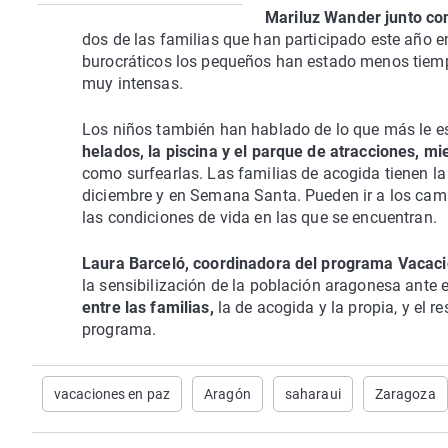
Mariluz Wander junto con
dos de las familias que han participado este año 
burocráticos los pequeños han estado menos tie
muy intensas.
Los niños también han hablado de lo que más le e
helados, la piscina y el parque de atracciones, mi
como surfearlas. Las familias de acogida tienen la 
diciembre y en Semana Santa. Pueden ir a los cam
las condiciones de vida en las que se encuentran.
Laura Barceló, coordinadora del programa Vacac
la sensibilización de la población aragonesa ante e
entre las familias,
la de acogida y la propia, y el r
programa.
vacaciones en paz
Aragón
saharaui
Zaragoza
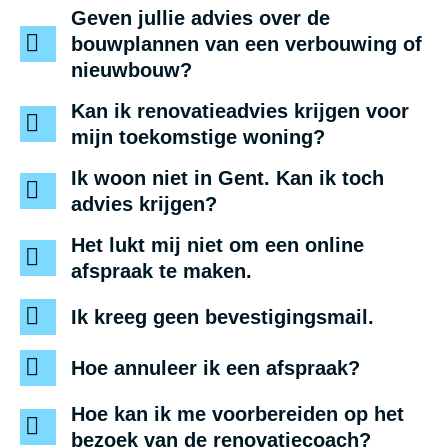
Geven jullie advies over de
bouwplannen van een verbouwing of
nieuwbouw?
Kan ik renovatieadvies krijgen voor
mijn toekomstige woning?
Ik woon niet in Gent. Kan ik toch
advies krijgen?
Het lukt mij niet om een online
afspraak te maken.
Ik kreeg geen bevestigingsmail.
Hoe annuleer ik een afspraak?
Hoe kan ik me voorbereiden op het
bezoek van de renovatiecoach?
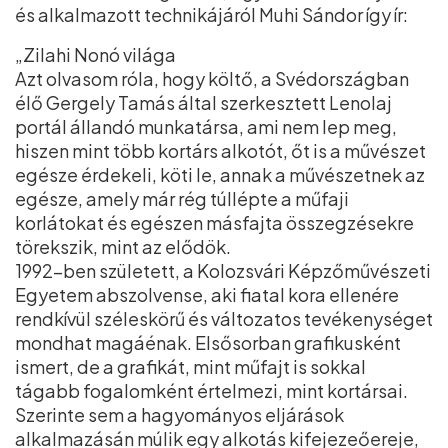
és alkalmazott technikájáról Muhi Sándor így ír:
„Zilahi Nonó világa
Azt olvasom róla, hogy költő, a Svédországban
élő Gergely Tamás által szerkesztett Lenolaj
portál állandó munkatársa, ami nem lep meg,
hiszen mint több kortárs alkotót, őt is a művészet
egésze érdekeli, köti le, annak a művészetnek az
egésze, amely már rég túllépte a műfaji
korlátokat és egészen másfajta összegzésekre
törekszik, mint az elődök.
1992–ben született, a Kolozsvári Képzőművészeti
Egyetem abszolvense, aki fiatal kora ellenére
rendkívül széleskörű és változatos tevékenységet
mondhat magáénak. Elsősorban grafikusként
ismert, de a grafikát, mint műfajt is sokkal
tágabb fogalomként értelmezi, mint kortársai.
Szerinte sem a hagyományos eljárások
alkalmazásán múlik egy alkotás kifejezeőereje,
* * *
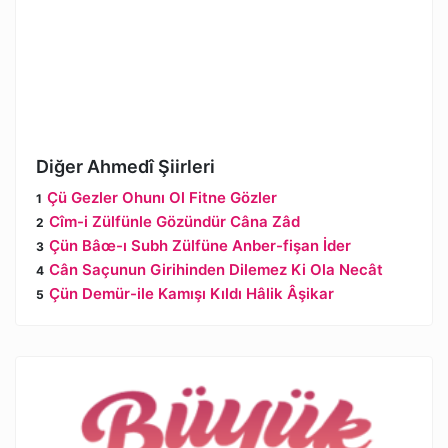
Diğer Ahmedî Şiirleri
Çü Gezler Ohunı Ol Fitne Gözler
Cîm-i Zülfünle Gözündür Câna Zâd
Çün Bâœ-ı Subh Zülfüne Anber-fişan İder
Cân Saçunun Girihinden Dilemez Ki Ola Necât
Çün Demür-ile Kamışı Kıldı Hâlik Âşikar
...
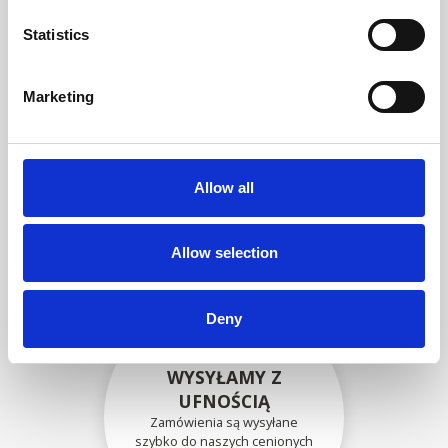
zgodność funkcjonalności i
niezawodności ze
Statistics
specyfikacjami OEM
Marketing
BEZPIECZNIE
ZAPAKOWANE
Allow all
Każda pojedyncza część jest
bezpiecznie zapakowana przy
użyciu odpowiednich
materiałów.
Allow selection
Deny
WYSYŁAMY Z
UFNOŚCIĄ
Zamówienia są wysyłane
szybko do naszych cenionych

- [What you have to do] All that is wanted is an exact copy of the lines above from the one with "Egyetem abszolvense, aki fiatal kora ellenére" through the one with "alkalmazásán múlik egy", with both ends included.

- [Written response]
Egyetem abszolvense, aki fiatal kora ellenére
rendkívül széleskörű és változatos tevékenységet
mondhat magáénak. Elsősorban grafikusként
ismert, de a grafikát, mint műfajt is sokkal
tágabb fogalomként értelmezi, mint kortársai.
Szerinte sem a hagyományos eljárások
alkalmazásán múlik egy alkotás kifejezeőereje,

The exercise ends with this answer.